Dataset excerpts.

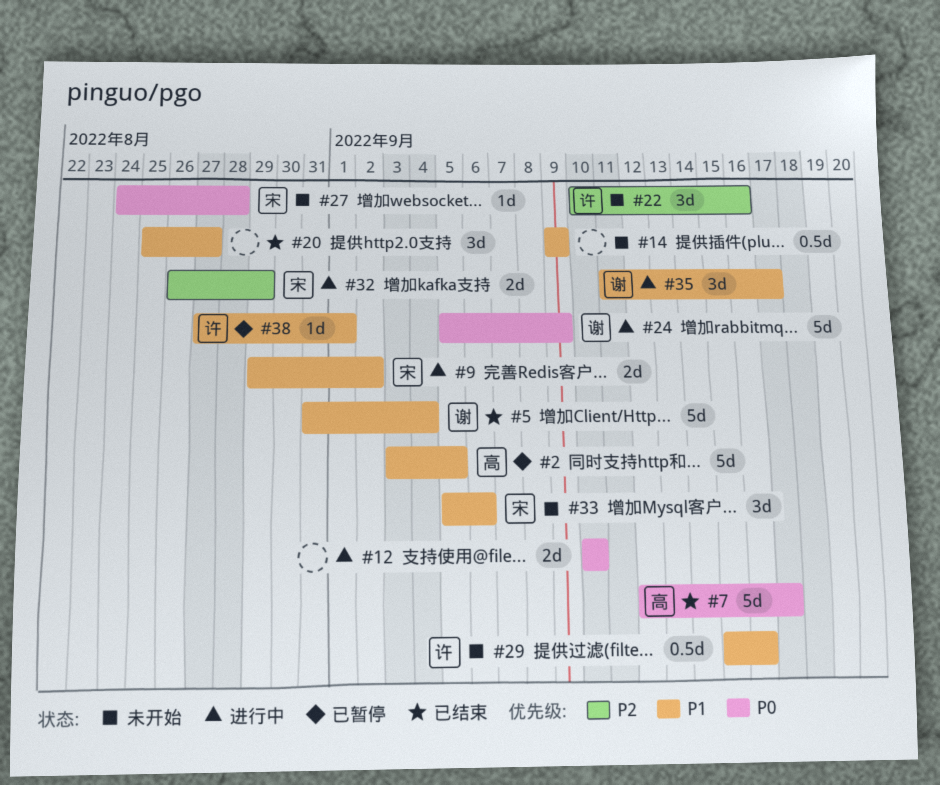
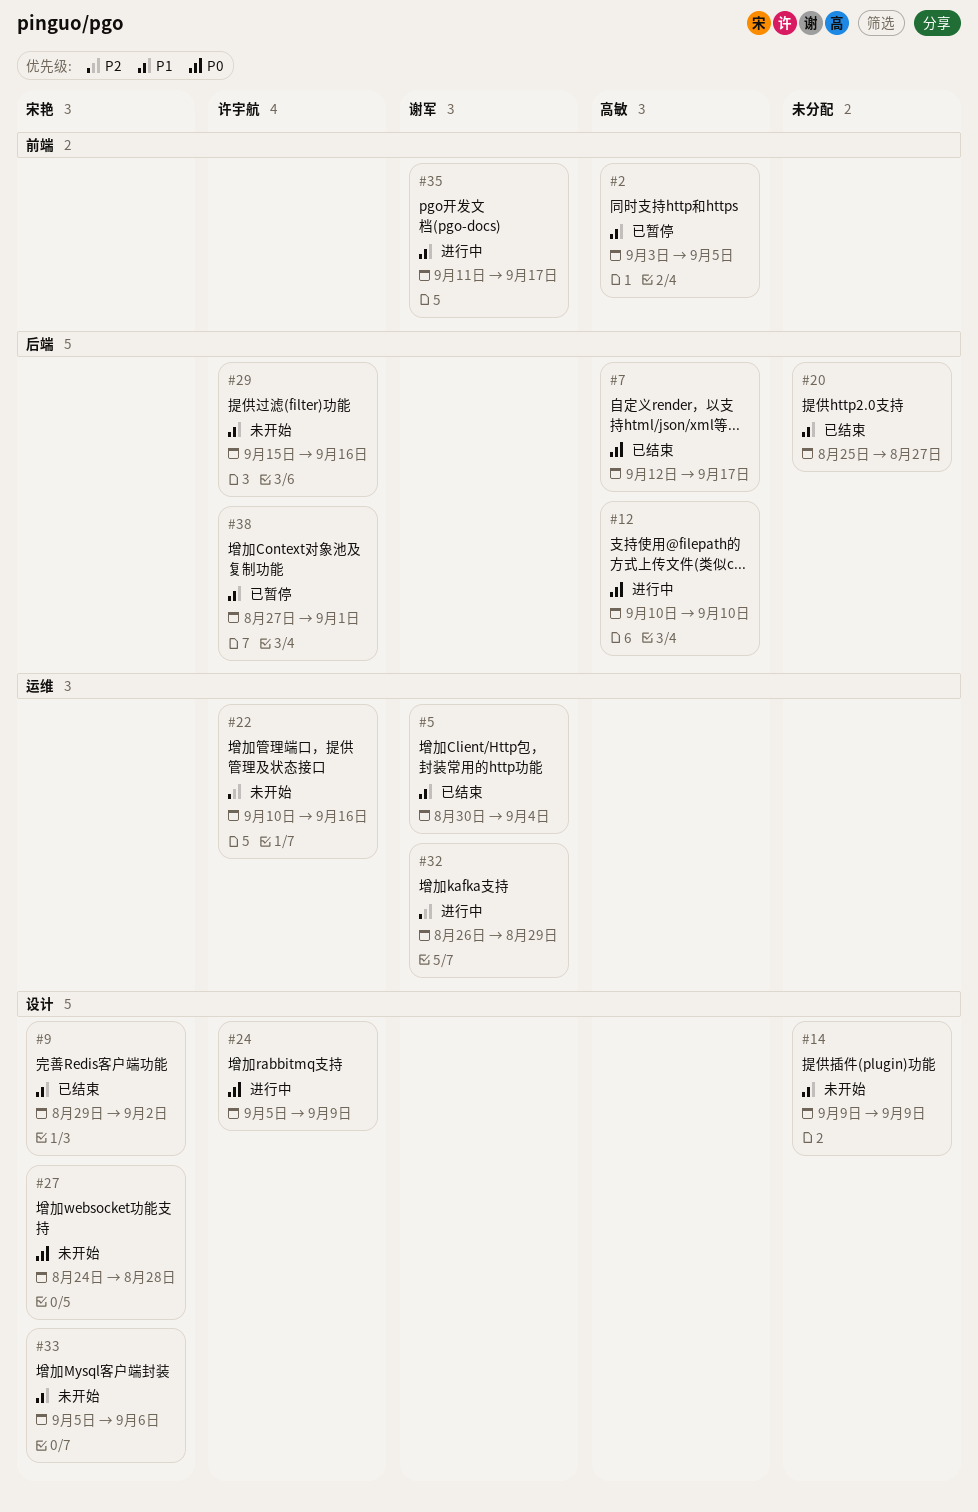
#5, start: Aug 31 -> Aug 30
#9, status: 进行中 -> 已结束
#12, owner: none -> 高敏
#24, owner: 谢军 -> 许宇航
#32, owner: 宋艳 -> 谢军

Written task. Give the data again word for word, without pictures.

Expected answer.
#5, start: Aug 31 -> Aug 30
#9, status: 进行中 -> 已结束
#12, owner: none -> 高敏
#24, owner: 谢军 -> 许宇航
#32, owner: 宋艳 -> 谢军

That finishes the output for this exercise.